Today's patch introduces the following change:
The functionality of the Vote Kick feature in the Dungeon Finder will now behave differently according to a player's history with the system. Players using the Dungeon Finder who rarely vote to kick players from a group, or rarely abandon groups before a dungeon is complete, will find that the Vote Kick option will have no cooldown. For players who frequently abandon groups or vote to kick other players, the Vote Kick option will be kept on a cooldown. This functionality will adjust itself as a player's behavior while using the Dungeon Finder changes.
This looks like a small, if welcome change that doesn't matter too much outside of the world of farming heroics for badges. Dickheads get to be dickheads less often; dickheads trying the patience of a saint will get kicked faster.

Why is this a big deal? The Dungeon Finder tool and random daily rewards made forming random 5-mans simple and reliable, and added a new layer to the social interactions of WoW gameplay. Before the cross-realm tool was introduced, players relied on friend lists, guilds and trolling general to do a daily, and were socially constrained by the relatively small world of their single realm and their reputation within it. Now, groups are throw-away formations: You're unlikely to run into the same people twice unless you're back-to-back farming, and even then a repeat match is uncommon.

Forming a random group creates some behavioural constraints (tanks must hold threat, healers heal, DPS need to not suck, and not ass- or face-pull), and Vote Kick helps players enforce those constraints, but to date, there's very little feedback in this mechanism: you kick or don't kick, get kicked or don't get kicked, and the choice has been purely human.

Let's take an example: you're in a group with a DPS who's barely holding his own, not using interrupts or dispels, and generally failing. The group's going to make it, but this one DPS is essentially being carried. Do you:
A) Kick the fail DPS and get someone you won't be carrying, or just 4-man it.
B) Keep going, but berate the DPS in party chat. Maybe they'll leave, maybe they'll improve, but who cares: they're bad anyway.
C) Keep going, say nothing, suck it up, get your badges.
D) Keep carrying, offer suggestions in whispers of ways the DPS can improve.

(FWIW, I'll typically opt for C or D depending on the circumstances and how much I'm chatting in guild or on vent.)

Until now, there's no game difference between any of the options. Gameplay is identical whether you choose A, B, C or D. With the Vote Kick change, there's an obvious incentive to avoid A: if you over-use the kick when you don't really need it, you won't have it available when that shitty Retadin turns up as the tank and asks who has a tanking spec.

There's also, now, a more subtle incentive not to use option B: there may be a saint in your group who never uses the Vote Kick, but finds your carping irritating, and decides to shut you up.
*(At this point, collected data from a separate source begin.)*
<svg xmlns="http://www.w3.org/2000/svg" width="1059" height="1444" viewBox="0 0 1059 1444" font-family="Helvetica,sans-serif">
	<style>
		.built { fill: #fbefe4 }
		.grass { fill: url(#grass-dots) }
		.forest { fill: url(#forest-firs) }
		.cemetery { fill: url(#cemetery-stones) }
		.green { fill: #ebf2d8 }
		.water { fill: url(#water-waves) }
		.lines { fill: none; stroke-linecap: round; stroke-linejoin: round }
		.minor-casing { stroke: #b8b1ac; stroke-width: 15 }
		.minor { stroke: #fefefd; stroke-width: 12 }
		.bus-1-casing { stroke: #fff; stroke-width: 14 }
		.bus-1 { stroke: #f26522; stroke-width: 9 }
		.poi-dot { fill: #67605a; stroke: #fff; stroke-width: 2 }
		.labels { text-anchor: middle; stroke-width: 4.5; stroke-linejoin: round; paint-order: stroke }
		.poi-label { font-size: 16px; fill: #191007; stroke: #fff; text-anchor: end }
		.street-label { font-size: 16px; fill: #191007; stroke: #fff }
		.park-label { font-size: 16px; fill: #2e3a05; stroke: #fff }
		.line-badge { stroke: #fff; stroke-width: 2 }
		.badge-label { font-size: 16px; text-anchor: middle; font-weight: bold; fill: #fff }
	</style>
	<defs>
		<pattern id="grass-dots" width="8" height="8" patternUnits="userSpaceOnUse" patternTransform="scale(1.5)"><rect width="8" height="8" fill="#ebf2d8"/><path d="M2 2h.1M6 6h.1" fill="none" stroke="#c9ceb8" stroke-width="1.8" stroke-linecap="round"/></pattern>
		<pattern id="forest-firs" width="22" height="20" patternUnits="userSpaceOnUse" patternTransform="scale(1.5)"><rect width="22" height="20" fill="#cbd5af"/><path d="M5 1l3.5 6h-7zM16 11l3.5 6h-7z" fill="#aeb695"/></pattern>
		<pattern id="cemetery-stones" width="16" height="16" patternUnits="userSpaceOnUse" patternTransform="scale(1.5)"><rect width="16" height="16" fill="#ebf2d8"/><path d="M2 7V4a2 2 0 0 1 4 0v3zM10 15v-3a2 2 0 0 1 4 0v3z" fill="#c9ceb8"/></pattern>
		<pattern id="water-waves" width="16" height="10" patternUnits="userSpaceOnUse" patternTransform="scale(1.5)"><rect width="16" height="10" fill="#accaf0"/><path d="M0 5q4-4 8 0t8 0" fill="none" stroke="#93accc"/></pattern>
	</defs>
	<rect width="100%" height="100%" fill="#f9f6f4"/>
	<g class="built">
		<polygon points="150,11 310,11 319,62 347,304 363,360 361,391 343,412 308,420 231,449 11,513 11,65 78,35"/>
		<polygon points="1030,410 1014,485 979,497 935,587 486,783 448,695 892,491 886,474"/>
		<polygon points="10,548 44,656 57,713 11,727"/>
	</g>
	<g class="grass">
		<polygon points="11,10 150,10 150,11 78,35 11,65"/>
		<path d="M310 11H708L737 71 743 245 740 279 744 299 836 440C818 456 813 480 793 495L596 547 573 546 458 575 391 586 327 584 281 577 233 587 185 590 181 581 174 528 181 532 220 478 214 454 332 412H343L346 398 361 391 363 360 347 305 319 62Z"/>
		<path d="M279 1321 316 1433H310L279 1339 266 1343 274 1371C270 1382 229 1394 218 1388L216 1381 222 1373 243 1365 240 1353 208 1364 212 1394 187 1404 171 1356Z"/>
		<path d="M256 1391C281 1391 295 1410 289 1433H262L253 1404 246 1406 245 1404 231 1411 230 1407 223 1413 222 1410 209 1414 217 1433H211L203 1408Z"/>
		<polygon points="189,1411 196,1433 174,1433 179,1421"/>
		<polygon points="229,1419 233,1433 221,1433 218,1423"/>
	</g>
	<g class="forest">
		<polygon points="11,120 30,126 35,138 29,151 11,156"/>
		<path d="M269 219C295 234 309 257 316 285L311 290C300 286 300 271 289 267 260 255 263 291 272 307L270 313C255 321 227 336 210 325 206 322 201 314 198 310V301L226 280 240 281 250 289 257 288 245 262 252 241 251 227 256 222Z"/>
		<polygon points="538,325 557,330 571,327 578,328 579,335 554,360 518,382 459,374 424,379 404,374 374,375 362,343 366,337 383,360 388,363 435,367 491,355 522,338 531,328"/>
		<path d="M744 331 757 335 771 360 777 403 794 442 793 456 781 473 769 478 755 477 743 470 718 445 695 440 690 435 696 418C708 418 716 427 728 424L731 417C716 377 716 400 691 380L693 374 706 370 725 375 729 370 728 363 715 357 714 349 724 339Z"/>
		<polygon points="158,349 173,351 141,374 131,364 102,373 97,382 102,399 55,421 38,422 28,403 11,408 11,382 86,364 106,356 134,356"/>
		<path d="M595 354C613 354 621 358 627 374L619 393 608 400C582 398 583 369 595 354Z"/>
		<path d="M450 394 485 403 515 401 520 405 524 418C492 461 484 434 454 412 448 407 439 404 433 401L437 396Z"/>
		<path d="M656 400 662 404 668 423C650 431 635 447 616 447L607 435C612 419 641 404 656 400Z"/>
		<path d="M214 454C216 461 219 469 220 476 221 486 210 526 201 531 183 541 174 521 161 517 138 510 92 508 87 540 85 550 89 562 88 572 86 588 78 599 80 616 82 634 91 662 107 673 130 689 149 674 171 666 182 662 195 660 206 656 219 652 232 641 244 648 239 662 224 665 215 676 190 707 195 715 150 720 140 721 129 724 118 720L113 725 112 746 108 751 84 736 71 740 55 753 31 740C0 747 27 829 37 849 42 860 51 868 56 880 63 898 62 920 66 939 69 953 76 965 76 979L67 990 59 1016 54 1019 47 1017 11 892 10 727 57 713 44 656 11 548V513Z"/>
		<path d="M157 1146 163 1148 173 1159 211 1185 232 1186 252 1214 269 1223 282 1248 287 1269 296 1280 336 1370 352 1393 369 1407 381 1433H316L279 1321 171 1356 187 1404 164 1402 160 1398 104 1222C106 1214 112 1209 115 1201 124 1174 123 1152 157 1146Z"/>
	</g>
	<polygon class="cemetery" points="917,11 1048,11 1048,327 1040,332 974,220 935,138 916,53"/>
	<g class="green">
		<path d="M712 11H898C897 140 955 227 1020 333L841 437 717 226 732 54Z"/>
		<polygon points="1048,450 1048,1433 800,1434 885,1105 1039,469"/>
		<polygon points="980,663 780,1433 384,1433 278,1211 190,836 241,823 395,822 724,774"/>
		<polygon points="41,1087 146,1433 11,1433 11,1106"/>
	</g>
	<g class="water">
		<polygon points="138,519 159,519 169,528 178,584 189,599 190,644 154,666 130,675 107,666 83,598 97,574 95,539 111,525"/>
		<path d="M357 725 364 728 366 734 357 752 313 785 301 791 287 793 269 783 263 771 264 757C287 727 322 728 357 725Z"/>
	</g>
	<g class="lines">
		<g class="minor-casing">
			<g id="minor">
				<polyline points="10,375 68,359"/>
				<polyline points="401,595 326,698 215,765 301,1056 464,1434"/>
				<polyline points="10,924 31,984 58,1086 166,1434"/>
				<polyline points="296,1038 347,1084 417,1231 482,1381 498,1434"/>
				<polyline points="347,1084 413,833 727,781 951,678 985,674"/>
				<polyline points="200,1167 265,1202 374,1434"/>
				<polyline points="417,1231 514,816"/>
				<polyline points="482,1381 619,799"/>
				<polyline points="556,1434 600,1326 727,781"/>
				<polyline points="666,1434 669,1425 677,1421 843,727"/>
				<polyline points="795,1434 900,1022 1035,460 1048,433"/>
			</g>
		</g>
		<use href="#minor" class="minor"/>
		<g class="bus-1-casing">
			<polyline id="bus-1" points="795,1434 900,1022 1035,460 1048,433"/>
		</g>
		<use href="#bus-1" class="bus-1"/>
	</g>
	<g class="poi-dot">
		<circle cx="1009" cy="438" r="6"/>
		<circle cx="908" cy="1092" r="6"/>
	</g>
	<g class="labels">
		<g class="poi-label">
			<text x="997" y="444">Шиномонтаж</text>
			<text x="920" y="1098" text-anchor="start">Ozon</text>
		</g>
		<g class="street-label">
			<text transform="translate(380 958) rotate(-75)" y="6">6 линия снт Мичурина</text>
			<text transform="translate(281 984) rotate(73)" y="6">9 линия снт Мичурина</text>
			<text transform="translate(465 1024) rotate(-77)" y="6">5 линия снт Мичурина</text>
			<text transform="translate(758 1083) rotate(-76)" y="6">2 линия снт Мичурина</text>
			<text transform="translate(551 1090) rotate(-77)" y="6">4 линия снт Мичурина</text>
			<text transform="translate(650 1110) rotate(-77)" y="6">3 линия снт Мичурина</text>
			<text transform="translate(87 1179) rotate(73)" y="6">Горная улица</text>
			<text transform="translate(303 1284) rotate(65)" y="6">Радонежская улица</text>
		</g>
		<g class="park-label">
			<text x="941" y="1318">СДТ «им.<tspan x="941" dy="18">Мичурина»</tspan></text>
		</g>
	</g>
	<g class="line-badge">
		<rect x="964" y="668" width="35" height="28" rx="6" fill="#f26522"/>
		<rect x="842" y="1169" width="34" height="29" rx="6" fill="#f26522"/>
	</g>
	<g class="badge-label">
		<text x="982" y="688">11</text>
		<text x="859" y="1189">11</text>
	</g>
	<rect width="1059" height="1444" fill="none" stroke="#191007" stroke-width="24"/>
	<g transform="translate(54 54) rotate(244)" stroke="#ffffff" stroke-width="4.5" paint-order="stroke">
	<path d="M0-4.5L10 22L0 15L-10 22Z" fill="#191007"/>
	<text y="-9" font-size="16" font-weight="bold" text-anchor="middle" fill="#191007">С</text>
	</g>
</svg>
Real ID may end up making this even more of an incentive if you can form cross-realm groups with real life friends.

In other words, there's now a meta-game mechanic that penalizes behaving like a dick. In itself, this is kind of a big deal, but it's not a really big deal yet.

It gets to be a really big deal when there are game mechanics that penalize behaving like a dick, that reward 'desirable' behaviour, or that cause changes in the environment based on covert analysis of what you do beyond the trivial mechanics of quest phasing and faction reputation changes.
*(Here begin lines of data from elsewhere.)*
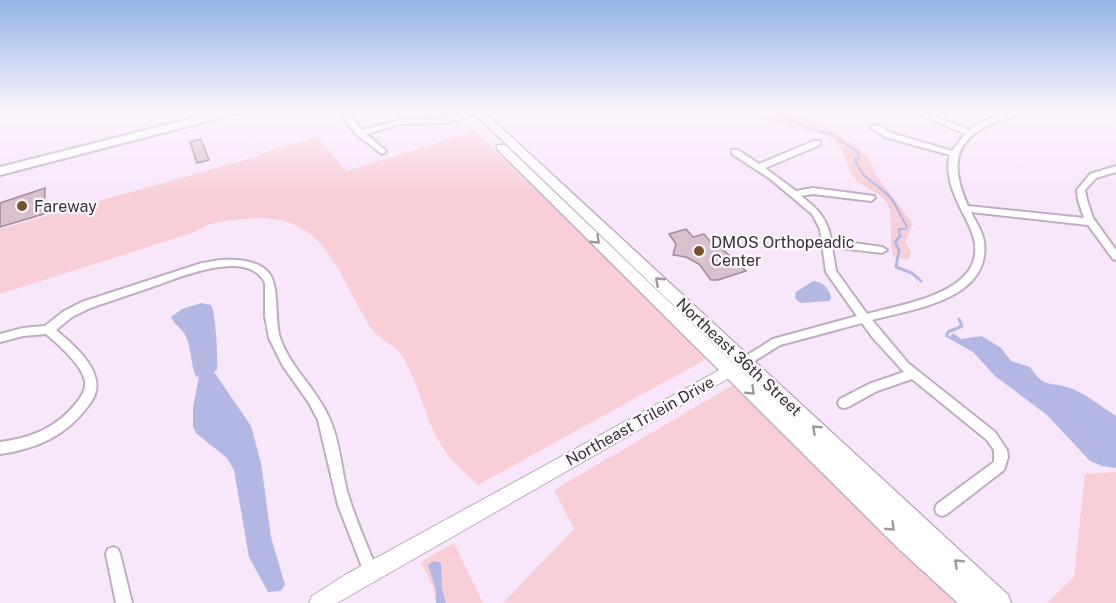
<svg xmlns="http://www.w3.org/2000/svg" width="1116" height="603" font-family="'Public Sans',sans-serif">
<rect width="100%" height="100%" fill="#f8e6fb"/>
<g fill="#f8ced7">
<path d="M752,111H794L825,126L857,147L868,157L876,175L913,224L905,242L911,251L910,258L905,260L893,256C888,240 894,221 888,205C882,191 862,189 853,176C843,159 845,142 821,134C803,128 764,125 752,111Z"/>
<path d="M475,131L708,358L478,485C466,473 450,460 441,445C425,418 419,385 403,357C396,345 378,339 370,327C335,271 326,210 243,219C224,221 208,222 192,233L0,294V229L255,157L265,152L316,137L347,171Z"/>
<path d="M733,385L955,603H503L574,529L554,490Z"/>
<path d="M1116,472V603H1047L1074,577L1085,474Z"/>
<path d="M454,543L483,603H436L433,587L421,562Z"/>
</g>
<g fill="#b3b7e3">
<path d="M813,281C822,281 831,290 831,299L829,301L800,303L795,298L796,292Z"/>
<path d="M201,303L211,305C216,314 218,359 217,370L214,372L251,426L261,463L271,537L285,585L281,591L268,592L249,557L234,470L227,458L197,434L193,427V408L199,376L196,377C190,363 192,346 184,333C180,327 174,324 171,317L182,309Z"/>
<path d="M944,332L950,337L953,333L961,339L982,336L1001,348L1011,361L1030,367C1045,391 1053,380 1075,390C1089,396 1103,408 1116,416V468L1102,466L1090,461L1047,415L995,376L973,352L948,338Z"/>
<path d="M434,561L441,563L442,588L446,603H436V590L428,565Z"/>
</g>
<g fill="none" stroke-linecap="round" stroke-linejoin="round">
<path stroke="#b3b7e3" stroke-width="2" d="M769,111L810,129L831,134L858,152L859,158L855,159C861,179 877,183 890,197C897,205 900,217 907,226L906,229H899L900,237"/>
<g stroke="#b3b7e3" stroke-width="3">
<path d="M900,236L895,242L899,250L896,267L912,273L921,281"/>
<path d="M947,336L948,332L962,326L959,319"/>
</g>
</g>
<g fill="#d9c0ce" stroke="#a08996" stroke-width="1.5">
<path d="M201,139L209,160L197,163L190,142Z"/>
<path d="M45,188L44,214L0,227V203Z"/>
<path d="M686,229L693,237L704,234L714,246L718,245L746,271L718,280H711L699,264L686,257L673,255L676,244L669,234Z"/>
</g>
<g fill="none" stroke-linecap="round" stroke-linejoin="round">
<defs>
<g id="minor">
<path d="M473,111L482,112L444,123L400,124L366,134L385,150L386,152L382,154L357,135L344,119L351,117L362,130L400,120L444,119Z"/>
<path d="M913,111H923L969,130C987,117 1009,111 1031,111C1023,115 1013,116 1004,119C955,135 948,162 968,206L1084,218L1078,200L1077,190L1090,174L1116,166V172L1096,178L1085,190L1087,200L1093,218L1116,250V260L1113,259L1088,225L971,212C975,221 983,232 984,242C991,300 912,309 872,320L908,363L995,432L1007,450L1008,457L1004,470L947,514L942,516L937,514L935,509L937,504L994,462V450L987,440L912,379L877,391L848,407L844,408L840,407L838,403L840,399L869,384L904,372L873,338L862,323L780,345L745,367L741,365L739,362L741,359L773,339L857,316L826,272L820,229L812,214L769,178L732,154V150H738L759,164L814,141H820V145L765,168L796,191L813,188L874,196L875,198L871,201L813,194L801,196C817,208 828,219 831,240L882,247L887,250L882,253L832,247L836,271L867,314C902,304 987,293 974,239C971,227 964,216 959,205C952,190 945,172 950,155L885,137L870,127L877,125L891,133L952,151L965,134Z"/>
<path d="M221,260C237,259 257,260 268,272C280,285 274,319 280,338C291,369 318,390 330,420C340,442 341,468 347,491C355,519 367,545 378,572L376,577L371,579L366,577L364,572L338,505L318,420L309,403L283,366L269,338L265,316V283C248,247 178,278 152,287C131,294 111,301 90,308L72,317L56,330C71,343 92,360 96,380C98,390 94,399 88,406C66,436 36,449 0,454V442C31,438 57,428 77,402C82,396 86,390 85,381C82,365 58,344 46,334L23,336L0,342V334L23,328L45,326L64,311L82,302L202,263Z"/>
<path d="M113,547L118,549L120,554L132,603H116L106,554L108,549Z"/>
</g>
<path id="tertiary" d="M745,356L750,358L752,362L750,366L337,603H309L312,596L345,575Z"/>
<path id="secondary" d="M472,111H483L1008,595L1011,603H958L899,549L497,149V145H505L802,429Z"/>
<path id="primary" d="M221,111H241L239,113L0,175V167Z"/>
</defs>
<use href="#minor" stroke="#bfaec1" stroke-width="4"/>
<use href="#tertiary" stroke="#bfaec1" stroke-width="2"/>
<use href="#secondary" stroke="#bfaec1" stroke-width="3"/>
<use href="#primary" stroke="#bfaec1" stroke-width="4"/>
<use href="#minor" fill="#fff" fill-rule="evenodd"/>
<use href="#tertiary" fill="#fff" fill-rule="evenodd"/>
<use href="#secondary" fill="#fff" fill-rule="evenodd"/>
<use href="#primary" fill="#fff" fill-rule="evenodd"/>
</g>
<defs><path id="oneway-chevron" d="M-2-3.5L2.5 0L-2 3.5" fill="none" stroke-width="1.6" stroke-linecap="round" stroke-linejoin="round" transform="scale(1.5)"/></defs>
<g stroke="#9c989c">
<use href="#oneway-chevron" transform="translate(596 240) rotate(44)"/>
<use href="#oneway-chevron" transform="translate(659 281) rotate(-137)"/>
<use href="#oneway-chevron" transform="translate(751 391) rotate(44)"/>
<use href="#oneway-chevron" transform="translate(816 429) rotate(-137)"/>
<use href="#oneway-chevron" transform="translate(891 527) rotate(44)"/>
<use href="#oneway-chevron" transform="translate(958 563) rotate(-137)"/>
</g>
<linearGradient id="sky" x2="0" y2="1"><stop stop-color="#93b5e6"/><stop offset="0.57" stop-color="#fcf4fd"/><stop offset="1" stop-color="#fcf4fd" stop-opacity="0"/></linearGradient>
<rect width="1116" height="195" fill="url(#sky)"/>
<g fill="#77532c" stroke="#fdf9fd" stroke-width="2">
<circle cx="22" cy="206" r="6"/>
<circle cx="699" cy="251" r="6"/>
</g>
<g text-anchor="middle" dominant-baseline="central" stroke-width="4.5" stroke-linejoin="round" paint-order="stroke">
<g font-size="16" fill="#383139" stroke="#fdf9fd" text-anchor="start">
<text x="34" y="206">Fareway</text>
<text x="711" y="242">DMOS Orthopeadic<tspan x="711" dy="18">Center</tspan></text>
</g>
<g font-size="16" fill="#383139" stroke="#fdf9fd">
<text transform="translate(739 357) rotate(43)">Northeast 36th Street</text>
<text transform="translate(640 421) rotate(-29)">Northeast Trilein Drive</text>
</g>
</g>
</svg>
An example of how this might work is a new realm type: Pv?, where the indigenous response (think capital city guards) to PvP is algorithmically determined by the behaviour of people in that zone over time. Starter zones where lowbie-gankers are dealt swift high-level player justice become heavily game-world-reinforced zones where lowbie-ganking spawns hostile elites. Combat zones where heavy inter-faction fighting gets reinforced by matching (or balancing) numbers of faction-relevant NPCs.

Another example: Phased zones that only appear based on appropriate good (or bad) play: a complex, covert algorithm combining reputations, kill counts, recent kill counts, time spent in groups, time spent in raid zones, herbs gathered or recipes learnt.

I doubt WoW will be the game to implement adaptive game mechanics of this nature, but the Vote Kick change is definitely a step in that direction.